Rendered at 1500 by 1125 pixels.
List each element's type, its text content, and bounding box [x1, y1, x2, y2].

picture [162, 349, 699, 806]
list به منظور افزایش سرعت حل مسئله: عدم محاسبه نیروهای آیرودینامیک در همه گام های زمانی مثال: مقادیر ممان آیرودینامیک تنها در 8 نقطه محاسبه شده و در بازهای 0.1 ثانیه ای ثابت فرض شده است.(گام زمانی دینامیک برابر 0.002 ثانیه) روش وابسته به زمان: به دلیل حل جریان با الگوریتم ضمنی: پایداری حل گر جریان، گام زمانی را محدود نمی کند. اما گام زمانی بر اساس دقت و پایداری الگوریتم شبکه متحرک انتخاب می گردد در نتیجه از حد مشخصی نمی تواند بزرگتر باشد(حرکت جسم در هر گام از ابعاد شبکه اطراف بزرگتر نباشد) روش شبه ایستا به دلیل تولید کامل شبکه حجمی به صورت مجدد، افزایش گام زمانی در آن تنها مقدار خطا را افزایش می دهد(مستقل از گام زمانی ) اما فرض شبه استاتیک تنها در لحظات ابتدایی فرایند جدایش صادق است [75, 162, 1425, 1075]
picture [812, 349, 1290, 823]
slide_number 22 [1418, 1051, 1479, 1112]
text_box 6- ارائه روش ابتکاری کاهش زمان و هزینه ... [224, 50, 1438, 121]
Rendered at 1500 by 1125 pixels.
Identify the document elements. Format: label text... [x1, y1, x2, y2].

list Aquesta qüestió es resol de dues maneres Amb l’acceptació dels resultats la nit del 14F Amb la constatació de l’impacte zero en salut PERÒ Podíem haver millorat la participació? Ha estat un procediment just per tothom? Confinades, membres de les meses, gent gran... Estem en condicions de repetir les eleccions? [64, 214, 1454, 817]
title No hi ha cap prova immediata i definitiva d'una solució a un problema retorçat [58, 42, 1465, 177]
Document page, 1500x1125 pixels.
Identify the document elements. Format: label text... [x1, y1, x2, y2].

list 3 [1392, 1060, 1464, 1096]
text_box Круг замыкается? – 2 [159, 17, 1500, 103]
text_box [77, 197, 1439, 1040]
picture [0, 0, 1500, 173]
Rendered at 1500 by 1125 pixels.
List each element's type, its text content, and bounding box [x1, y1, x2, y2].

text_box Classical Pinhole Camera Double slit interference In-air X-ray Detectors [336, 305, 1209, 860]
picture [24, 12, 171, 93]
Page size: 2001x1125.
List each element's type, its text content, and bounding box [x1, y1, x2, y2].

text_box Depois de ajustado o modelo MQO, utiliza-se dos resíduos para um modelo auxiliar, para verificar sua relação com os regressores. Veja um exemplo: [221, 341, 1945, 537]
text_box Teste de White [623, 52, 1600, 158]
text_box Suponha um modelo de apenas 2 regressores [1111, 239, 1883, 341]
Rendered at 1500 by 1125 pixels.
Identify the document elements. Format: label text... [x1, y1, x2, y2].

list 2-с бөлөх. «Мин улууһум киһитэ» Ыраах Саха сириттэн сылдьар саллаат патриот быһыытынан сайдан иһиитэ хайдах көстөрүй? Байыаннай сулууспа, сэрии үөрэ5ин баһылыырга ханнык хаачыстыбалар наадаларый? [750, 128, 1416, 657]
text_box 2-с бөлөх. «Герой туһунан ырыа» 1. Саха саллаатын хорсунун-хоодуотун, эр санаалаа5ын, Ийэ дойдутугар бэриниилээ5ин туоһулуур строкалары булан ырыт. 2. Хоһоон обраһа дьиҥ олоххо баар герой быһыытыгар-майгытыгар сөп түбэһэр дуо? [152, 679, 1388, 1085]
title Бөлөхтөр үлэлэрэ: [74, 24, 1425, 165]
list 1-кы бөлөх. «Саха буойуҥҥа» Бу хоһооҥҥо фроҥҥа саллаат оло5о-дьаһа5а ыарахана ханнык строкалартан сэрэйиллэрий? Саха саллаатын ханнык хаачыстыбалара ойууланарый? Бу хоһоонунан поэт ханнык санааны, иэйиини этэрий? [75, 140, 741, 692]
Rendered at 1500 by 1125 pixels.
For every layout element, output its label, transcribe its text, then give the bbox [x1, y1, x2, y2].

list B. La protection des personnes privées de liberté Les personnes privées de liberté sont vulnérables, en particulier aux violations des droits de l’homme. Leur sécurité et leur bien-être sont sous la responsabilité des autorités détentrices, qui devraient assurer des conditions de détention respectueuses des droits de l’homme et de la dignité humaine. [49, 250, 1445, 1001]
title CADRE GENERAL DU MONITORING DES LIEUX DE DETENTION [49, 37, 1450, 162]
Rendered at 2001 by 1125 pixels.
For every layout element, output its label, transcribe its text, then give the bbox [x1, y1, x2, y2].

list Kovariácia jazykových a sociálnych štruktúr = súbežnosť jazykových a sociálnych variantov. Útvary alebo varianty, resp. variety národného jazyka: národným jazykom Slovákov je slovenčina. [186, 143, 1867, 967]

===============

#### Work required:
The data above is to be restated line for line, word for word.

#### Result of this exercise:
Rendered at 1500 by 1125 pixels.
List each element's type, its text content, and bounding box [x1, y1, x2, y2].

picture [162, 349, 699, 806]
list به منظور افزایش سرعت حل مسئله: عدم محاسبه نیروهای آیرودینامیک در همه گام های زمانی مثال: مقادیر ممان آیرودینامیک تنها در 8 نقطه محاسبه شده و در بازهای 0.1 ثانیه ای ثابت فرض شده است.(گام زمانی دینامیک برابر 0.002 ثانیه) روش وابسته به زمان: به دلیل حل جریان با الگوریتم ضمنی: پایداری حل گر جریان، گام زمانی را محدود نمی کند. اما گام زمانی بر اساس دقت و پایداری الگوریتم شبکه متحرک انتخاب می گردد در نتیجه از حد مشخصی نمی تواند بزرگتر باشد(حرکت جسم در هر گام از ابعاد شبکه اطراف بزرگتر نباشد) روش شبه ایستا به دلیل تولید کامل شبکه حجمی به صورت مجدد، افزایش گام زمانی در آن تنها مقدار خطا را افزایش می دهد(مستقل از گام زمانی ) اما فرض شبه استاتیک تنها در لحظات ابتدایی فرایند جدایش صادق است [75, 162, 1425, 1075]
picture [812, 349, 1290, 823]
slide_number 22 [1418, 1051, 1479, 1112]
text_box 6- ارائه روش ابتکاری کاهش زمان و هزینه ... [224, 50, 1438, 121]
Rendered at 1500 by 1125 pixels.
Identify the document elements. Format: label text... [x1, y1, x2, y2].

list Aquesta qüestió es resol de dues maneres Amb l’acceptació dels resultats la nit del 14F Amb la constatació de l’impacte zero en salut PERÒ Podíem haver millorat la participació? Ha estat un procediment just per tothom? Confinades, membres de les meses, gent gran... Estem en condicions de repetir les eleccions? [64, 214, 1454, 817]
title No hi ha cap prova immediata i definitiva d'una solució a un problema retorçat [58, 42, 1465, 177]
Document page, 1500x1125 pixels.
Identify the document elements. Format: label text... [x1, y1, x2, y2].

list 3 [1392, 1060, 1464, 1096]
text_box Круг замыкается? – 2 [159, 17, 1500, 103]
text_box [77, 197, 1439, 1040]
picture [0, 0, 1500, 173]
Rendered at 1500 by 1125 pixels.
List each element's type, its text content, and bounding box [x1, y1, x2, y2].

text_box Classical Pinhole Camera Double slit interference In-air X-ray Detectors [336, 305, 1209, 860]
picture [24, 12, 171, 93]
Page size: 2001x1125.
List each element's type, its text content, and bounding box [x1, y1, x2, y2].

text_box Depois de ajustado o modelo MQO, utiliza-se dos resíduos para um modelo auxiliar, para verificar sua relação com os regressores. Veja um exemplo: [221, 341, 1945, 537]
text_box Teste de White [623, 52, 1600, 158]
text_box Suponha um modelo de apenas 2 regressores [1111, 239, 1883, 341]
Rendered at 1500 by 1125 pixels.
Identify the document elements. Format: label text... [x1, y1, x2, y2].

list 2-с бөлөх. «Мин улууһум киһитэ» Ыраах Саха сириттэн сылдьар саллаат патриот быһыытынан сайдан иһиитэ хайдах көстөрүй? Байыаннай сулууспа, сэрии үөрэ5ин баһылыырга ханнык хаачыстыбалар наадаларый? [750, 128, 1416, 657]
text_box 2-с бөлөх. «Герой туһунан ырыа» 1. Саха саллаатын хорсунун-хоодуотун, эр санаалаа5ын, Ийэ дойдутугар бэриниилээ5ин туоһулуур строкалары булан ырыт. 2. Хоһоон обраһа дьиҥ олоххо баар герой быһыытыгар-майгытыгар сөп түбэһэр дуо? [152, 679, 1388, 1085]
title Бөлөхтөр үлэлэрэ: [74, 24, 1425, 165]
list 1-кы бөлөх. «Саха буойуҥҥа» Бу хоһооҥҥо фроҥҥа саллаат оло5о-дьаһа5а ыарахана ханнык строкалартан сэрэйиллэрий? Саха саллаатын ханнык хаачыстыбалара ойууланарый? Бу хоһоонунан поэт ханнык санааны, иэйиини этэрий? [75, 140, 741, 692]
Rendered at 1500 by 1125 pixels.
For every layout element, output its label, transcribe its text, then give the bbox [x1, y1, x2, y2].

list B. La protection des personnes privées de liberté Les personnes privées de liberté sont vulnérables, en particulier aux violations des droits de l’homme. Leur sécurité et leur bien-être sont sous la responsabilité des autorités détentrices, qui devraient assurer des conditions de détention respectueuses des droits de l’homme et de la dignité humaine. [49, 250, 1445, 1001]
title CADRE GENERAL DU MONITORING DES LIEUX DE DETENTION [49, 37, 1450, 162]
Rendered at 2001 by 1125 pixels.
For every layout element, output its label, transcribe its text, then give the bbox [x1, y1, x2, y2].

list Kovariácia jazykových a sociálnych štruktúr = súbežnosť jazykových a sociálnych variantov. Útvary alebo varianty, resp. variety národného jazyka: národným jazykom Slovákov je slovenčina. [186, 143, 1867, 967]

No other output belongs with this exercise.